- **Passage given**:

..........

Shift of spectral lines in the light spectrum from distance stars has been extensively observed and measured by researchers over many centuries. The current most acceptable model is based on Hubble’s law which was started from observations of the linear relationship between the velocity and distance of stars. If Doppler Effect due to velocity is taken into consideration, it could be shown that redshift is directly and approximately related linearly to the distance from the stars to the observers.

One of the problems with Hubble model is the large redshifts observed in quasars. Quasar ULAS J1342+0928 is known to have a redshift of 7.54, which corresponds, according to Hubble model, to a distance of approximately 29.36 billion light-years from Earth (these distances are much larger than the distance light could travel in the universe’s 13.8 billion year history). Also, based on this theory, recessional velocity of an object is proportional to the distance from observers; it means that for a distant object, its velocity could not just greater than but also hundreds or more times the speed of light. Mathematically, there is no problem to used recessional velocity, based on the assumption of an expanding space between an object and its observers; this conception is, however, difficult to be accepted physically. Many would find it difficult to understand the difference between peculiar velocity, the velocity at which an object moves through space, and recessional velocity.

..........

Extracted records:
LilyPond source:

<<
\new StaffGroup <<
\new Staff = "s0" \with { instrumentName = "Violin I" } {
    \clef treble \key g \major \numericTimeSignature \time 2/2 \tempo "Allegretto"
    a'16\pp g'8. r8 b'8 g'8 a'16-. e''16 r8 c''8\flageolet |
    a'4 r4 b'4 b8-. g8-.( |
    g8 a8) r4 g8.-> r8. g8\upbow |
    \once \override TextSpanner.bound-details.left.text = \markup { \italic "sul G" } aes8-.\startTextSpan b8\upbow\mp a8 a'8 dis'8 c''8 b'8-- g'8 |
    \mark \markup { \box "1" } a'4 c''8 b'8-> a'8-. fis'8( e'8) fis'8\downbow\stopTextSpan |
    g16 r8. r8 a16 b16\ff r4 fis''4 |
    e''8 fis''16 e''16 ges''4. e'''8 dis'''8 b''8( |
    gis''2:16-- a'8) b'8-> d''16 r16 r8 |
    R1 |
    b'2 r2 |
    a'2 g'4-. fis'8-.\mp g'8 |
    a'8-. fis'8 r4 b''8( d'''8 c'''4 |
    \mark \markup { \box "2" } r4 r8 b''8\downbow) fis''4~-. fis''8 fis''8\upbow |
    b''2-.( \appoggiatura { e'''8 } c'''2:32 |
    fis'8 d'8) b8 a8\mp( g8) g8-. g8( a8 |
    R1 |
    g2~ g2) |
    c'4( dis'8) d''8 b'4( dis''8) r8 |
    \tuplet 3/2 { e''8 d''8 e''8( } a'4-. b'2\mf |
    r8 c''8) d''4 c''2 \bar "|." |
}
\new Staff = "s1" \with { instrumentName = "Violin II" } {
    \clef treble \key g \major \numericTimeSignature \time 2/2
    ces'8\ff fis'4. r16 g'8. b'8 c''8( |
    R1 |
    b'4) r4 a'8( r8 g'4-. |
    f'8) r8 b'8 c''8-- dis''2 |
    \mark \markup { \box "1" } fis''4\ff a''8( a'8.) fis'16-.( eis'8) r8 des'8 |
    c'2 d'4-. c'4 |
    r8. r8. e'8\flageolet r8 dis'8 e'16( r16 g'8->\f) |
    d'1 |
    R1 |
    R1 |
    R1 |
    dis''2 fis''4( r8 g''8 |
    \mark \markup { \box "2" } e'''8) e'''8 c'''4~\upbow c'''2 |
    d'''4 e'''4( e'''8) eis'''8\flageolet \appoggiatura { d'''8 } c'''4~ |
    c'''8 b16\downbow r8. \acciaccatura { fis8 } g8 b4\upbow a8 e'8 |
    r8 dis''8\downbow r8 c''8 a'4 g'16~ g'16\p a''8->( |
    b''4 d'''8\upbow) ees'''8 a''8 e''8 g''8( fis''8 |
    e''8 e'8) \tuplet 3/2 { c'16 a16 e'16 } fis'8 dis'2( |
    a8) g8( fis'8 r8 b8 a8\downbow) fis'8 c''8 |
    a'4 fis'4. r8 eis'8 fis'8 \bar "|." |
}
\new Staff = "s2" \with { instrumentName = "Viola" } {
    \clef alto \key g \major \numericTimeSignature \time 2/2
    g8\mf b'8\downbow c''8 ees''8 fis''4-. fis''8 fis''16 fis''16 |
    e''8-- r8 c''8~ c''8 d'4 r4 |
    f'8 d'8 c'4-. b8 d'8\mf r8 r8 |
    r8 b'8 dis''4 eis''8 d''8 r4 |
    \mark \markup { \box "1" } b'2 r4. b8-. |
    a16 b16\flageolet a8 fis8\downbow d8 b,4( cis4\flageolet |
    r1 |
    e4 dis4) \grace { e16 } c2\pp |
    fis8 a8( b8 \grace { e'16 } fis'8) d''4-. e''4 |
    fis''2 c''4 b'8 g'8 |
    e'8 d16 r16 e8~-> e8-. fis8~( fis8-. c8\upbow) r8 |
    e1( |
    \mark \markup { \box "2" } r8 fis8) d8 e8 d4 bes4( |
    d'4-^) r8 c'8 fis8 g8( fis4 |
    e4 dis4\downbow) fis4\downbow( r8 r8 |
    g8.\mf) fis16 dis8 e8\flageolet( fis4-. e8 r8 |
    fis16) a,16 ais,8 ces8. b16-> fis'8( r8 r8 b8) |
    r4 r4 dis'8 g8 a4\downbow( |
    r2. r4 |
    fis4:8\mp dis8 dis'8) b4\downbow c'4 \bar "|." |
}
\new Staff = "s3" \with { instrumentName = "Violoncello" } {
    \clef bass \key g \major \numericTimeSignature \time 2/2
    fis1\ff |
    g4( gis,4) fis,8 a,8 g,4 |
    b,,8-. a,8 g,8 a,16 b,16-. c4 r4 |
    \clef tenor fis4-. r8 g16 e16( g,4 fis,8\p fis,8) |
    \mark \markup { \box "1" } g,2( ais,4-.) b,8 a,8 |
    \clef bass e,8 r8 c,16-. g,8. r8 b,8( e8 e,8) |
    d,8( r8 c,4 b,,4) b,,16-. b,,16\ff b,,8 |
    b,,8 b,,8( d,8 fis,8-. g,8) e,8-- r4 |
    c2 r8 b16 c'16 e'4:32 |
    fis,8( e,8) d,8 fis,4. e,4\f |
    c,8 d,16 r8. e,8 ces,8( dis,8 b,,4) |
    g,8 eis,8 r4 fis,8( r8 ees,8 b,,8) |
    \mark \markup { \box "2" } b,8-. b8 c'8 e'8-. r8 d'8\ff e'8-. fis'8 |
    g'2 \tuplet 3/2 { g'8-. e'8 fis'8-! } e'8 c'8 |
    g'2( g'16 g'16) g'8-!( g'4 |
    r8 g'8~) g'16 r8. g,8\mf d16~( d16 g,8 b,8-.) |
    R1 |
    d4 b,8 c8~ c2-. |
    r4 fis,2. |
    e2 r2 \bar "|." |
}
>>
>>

..........

- **What is being asked**: Transcribe the section of the passage on redshift that opens with the words containing "Shift of spectral" and closes with "to the observers.". The records have no connection to the passage on redshift.

- **Task answer**:
Shift of spectral lines in the light spectrum from distance stars has been extensively observed and measured by researchers over many centuries. The current most acceptable model is based on Hubble’s law which was started from observations of the linear relationship between the velocity and distance of stars. If Doppler Effect due to velocity is taken into consideration, it could be shown that redshift is directly and approximately related linearly to the distance from the stars to the observers.